# Task to complete:
Turn the records, starting at the line containing "Array array=[1, 2]" and ending at the last line of the records, into a Markdown table with the columns Row and Line. Number each row and skip blank lines.
____
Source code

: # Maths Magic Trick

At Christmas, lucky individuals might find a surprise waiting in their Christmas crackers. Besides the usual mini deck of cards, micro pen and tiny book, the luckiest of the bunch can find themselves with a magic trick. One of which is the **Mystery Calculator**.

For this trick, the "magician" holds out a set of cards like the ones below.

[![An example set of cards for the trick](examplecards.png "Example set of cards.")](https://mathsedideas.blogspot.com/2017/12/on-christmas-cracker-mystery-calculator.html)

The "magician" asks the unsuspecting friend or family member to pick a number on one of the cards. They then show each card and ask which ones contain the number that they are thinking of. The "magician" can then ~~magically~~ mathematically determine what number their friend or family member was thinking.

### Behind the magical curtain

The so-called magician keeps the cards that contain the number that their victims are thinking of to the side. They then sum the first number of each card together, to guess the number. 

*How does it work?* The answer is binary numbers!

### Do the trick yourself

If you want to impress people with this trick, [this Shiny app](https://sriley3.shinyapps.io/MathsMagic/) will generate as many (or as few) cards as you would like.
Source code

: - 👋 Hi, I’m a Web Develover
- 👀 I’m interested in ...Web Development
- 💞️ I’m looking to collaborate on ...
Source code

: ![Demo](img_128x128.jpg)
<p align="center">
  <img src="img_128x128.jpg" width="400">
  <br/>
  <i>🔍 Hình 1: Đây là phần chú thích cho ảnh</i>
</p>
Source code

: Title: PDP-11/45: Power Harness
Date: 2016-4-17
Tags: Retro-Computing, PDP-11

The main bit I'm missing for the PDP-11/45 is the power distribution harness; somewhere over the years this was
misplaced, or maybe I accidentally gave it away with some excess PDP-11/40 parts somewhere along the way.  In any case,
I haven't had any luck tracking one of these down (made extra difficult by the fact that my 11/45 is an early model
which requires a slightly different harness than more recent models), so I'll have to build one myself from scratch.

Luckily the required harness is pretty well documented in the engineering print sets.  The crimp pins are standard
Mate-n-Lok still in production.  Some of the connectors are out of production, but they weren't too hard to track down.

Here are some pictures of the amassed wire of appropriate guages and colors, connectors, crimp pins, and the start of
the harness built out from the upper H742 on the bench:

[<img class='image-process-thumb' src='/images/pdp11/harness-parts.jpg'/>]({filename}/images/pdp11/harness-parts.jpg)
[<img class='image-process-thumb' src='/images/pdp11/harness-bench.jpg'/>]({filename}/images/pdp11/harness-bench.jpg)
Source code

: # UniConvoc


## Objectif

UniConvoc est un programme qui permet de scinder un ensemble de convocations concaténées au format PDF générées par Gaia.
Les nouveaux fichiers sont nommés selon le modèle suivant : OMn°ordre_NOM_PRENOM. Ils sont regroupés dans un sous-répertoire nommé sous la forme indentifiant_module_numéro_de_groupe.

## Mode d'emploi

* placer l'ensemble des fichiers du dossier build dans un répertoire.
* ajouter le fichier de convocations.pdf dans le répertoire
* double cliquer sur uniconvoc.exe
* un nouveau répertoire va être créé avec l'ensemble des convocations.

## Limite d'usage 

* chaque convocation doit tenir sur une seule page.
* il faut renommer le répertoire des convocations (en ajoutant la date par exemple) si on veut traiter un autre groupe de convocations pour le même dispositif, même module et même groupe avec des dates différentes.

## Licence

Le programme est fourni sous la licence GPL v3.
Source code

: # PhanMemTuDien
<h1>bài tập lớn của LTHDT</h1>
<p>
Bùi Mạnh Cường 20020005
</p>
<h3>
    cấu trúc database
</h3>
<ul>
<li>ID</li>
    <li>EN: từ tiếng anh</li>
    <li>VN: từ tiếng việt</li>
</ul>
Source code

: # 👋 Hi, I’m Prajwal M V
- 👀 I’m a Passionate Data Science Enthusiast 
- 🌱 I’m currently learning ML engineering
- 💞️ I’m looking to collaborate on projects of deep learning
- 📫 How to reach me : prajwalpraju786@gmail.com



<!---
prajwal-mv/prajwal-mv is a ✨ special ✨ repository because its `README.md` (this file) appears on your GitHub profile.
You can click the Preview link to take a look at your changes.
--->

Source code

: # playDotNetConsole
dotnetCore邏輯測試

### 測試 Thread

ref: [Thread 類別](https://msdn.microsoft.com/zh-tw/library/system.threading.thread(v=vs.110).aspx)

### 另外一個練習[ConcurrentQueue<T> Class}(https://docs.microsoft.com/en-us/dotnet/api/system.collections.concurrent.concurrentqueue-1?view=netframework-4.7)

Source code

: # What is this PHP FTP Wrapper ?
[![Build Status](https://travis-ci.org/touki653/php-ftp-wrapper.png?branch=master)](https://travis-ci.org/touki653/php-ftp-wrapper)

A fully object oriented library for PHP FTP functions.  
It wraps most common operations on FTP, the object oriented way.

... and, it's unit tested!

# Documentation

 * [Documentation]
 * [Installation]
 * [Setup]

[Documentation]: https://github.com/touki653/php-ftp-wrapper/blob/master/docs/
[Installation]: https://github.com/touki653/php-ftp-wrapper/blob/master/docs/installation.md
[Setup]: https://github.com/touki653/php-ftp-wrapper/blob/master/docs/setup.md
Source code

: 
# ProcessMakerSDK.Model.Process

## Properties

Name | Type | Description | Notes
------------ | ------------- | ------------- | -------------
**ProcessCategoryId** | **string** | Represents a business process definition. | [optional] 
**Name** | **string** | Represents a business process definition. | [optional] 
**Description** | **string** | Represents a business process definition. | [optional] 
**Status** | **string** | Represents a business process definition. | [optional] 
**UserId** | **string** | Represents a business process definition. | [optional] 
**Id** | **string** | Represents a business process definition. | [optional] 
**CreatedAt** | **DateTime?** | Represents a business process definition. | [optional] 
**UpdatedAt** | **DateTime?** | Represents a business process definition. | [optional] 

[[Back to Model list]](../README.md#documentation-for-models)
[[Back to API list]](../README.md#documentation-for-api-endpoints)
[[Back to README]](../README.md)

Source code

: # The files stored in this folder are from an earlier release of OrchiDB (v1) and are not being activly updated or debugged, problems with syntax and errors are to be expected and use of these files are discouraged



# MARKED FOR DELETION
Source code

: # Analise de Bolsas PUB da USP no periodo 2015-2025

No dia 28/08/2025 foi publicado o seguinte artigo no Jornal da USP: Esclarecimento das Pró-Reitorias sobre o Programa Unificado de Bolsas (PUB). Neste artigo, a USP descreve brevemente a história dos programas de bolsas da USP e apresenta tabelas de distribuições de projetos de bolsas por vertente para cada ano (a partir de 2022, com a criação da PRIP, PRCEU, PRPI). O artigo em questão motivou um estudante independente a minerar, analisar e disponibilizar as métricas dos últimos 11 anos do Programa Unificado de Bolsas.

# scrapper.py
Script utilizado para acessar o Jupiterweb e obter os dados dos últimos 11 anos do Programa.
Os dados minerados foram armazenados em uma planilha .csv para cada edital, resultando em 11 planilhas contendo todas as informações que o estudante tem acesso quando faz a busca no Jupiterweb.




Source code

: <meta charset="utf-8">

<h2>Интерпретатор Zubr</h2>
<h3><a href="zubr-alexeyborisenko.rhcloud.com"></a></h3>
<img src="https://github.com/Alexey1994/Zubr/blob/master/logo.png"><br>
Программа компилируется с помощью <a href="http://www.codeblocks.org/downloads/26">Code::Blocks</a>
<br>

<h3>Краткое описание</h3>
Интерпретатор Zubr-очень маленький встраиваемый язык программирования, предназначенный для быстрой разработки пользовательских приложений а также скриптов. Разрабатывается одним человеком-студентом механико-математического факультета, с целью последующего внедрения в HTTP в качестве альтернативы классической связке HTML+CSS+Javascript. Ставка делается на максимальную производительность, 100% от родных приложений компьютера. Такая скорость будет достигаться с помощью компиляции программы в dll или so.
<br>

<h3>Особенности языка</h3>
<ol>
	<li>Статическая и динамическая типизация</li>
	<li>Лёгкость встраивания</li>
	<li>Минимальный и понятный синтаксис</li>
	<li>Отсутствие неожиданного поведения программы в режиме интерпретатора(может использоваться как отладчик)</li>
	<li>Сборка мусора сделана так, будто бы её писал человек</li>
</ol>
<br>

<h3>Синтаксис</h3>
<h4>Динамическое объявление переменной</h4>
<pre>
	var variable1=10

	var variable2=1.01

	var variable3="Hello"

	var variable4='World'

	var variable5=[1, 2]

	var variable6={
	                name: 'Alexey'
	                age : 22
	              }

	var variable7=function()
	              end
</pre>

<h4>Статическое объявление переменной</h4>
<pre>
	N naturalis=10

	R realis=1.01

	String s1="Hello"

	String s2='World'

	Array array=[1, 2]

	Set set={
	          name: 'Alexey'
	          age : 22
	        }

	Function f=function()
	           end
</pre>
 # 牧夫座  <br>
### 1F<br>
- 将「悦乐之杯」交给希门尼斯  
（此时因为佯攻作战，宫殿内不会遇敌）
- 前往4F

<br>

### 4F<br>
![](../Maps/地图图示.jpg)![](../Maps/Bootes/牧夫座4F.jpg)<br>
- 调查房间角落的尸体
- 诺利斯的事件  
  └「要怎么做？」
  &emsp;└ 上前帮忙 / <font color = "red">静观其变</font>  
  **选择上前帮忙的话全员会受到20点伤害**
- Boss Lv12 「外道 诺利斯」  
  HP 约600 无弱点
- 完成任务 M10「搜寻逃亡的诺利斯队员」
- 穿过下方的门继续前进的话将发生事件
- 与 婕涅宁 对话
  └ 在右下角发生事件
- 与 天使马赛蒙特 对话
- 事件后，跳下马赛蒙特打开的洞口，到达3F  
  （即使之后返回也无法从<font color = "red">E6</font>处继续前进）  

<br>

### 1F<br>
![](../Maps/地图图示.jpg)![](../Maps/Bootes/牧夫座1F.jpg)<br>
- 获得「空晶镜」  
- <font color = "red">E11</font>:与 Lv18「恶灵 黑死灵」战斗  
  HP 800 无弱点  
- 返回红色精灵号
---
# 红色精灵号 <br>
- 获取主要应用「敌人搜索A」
____
# Response to the task:
| Row | Line |
|---|---|
| 1 | 	Array array=[1, 2] |
| 2 | 	Set set={ |
| 3 | 	          name: 'Alexey' |
| 4 | 	          age : 22 |
| 5 | 	        } |
| 6 | 	Function f=function() |
| 7 | 	           end |
| 8 | </pre> |
| 9 |  # 牧夫座  <br> |
| 10 | ### 1F<br> |
| 11 | - 将「悦乐之杯」交给希门尼斯   |
| 12 | （此时因为佯攻作战，宫殿内不会遇敌） |
| 13 | - 前往4F |
| 14 | <br> |
| 15 | ### 4F<br> |
| 16 | ![](../Maps/地图图示.jpg)![](../Maps/Bootes/牧夫座4F.jpg)<br> |
| 17 | - 调查房间角落的尸体 |
| 18 | - 诺利斯的事件   |
| 19 |   └「要怎么做？」 |
| 20 |   &emsp;└ 上前帮忙 / <font color = "red">静观其变</font>   |
| 21 |   **选择上前帮忙的话全员会受到20点伤害** |
| 22 | - Boss Lv12 「外道 诺利斯」   |
| 23 |   HP 约600 无弱点 |
| 24 | - 完成任务 M10「搜寻逃亡的诺利斯队员」 |
| 25 | - 穿过下方的门继续前进的话将发生事件 |
| 26 | - 与 婕涅宁 对话 |
| 27 |   └ 在右下角发生事件 |
| 28 | - 与 天使马赛蒙特 对话 |
| 29 | - 事件后，跳下马赛蒙特打开的洞口，到达3F   |
| 30 |   （即使之后返回也无法从<font color = "red">E6</font>处继续前进）   |
| 31 | <br> |
| 32 | ### 1F<br> |
| 33 | ![](../Maps/地图图示.jpg)![](../Maps/Bootes/牧夫座1F.jpg)<br> |
| 34 | - 获得「空晶镜」   |
| 35 | - <font color = "red">E11</font>:与 Lv18「恶灵 黑死灵」战斗   |
| 36 |   HP 800 无弱点   |
| 37 | - 返回红色精灵号 |
| 38 | --- |
| 39 | # 红色精灵号 <br> |
| 40 | - 获取主要应用「敌人搜索A」 |